• **CHALLENGE**
Please render the part of the records that opens with the line containing "family: Ardeidae" and closes with the line containing "genus: Eurema", both lines included, as a Markdown table with the columns Row and Line. Number each line in Row, leave out blank lines, and give nothing else.

#### SOURCE RECORDS

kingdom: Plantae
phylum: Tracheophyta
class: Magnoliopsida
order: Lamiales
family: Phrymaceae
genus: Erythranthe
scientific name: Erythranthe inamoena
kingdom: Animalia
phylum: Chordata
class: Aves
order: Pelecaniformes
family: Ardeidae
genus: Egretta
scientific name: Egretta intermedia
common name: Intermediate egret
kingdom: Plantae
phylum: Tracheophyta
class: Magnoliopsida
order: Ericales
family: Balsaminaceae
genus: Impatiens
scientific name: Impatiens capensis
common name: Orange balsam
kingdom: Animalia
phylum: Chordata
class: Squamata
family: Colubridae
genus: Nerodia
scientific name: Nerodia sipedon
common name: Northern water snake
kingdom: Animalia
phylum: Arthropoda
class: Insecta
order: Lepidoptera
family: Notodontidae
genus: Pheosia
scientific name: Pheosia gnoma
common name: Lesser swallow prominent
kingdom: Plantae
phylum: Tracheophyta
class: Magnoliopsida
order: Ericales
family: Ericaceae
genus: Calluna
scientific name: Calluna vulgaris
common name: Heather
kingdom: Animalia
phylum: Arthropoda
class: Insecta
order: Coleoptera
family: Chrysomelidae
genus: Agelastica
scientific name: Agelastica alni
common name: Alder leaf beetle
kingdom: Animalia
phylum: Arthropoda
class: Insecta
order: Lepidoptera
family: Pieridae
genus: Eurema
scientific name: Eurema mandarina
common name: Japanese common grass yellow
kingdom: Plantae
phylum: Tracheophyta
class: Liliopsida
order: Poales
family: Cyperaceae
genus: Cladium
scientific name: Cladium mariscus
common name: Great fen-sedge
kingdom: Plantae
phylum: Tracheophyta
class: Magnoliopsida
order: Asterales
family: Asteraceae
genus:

########

• **CORRECT ANSWER**
| Row | Line |
|---|---|
| 1 | family: Ardeidae |
| 2 | genus: Egretta |
| 3 | scientific name: Egretta intermedia |
| 4 | common name: Intermediate egret |
| 5 | kingdom: Plantae |
| 6 | phylum: Tracheophyta |
| 7 | class: Magnoliopsida |
| 8 | order: Ericales |
| 9 | family: Balsaminaceae |
| 10 | genus: Impatiens |
| 11 | scientific name: Impatiens capensis |
| 12 | common name: Orange balsam |
| 13 | kingdom: Animalia |
| 14 | phylum: Chordata |
| 15 | class: Squamata |
| 16 | family: Colubridae |
| 17 | genus: Nerodia |
| 18 | scientific name: Nerodia sipedon |
| 19 | common name: Northern water snake |
| 20 | kingdom: Animalia |
| 21 | phylum: Arthropoda |
| 22 | class: Insecta |
| 23 | order: Lepidoptera |
| 24 | family: Notodontidae |
| 25 | genus: Pheosia |
| 26 | scientific name: Pheosia gnoma |
| 27 | common name: Lesser swallow prominent |
| 28 | kingdom: Plantae |
| 29 | phylum: Tracheophyta |
| 30 | class: Magnoliopsida |
| 31 | order: Ericales |
| 32 | family: Ericaceae |
| 33 | genus: Calluna |
| 34 | scientific name: Calluna vulgaris |
| 35 | common name: Heather |
| 36 | kingdom: Animalia |
| 37 | phylum: Arthropoda |
| 38 | class: Insecta |
| 39 | order: Coleoptera |
| 40 | family: Chrysomelidae |
| 41 | genus: Agelastica |
| 42 | scientific name: Agelastica alni |
| 43 | common name: Alder leaf beetle |
| 44 | kingdom: Animalia |
| 45 | phylum: Arthropoda |
| 46 | class: Insecta |
| 47 | order: Lepidoptera |
| 48 | family: Pieridae |
| 49 | genus: Eurema |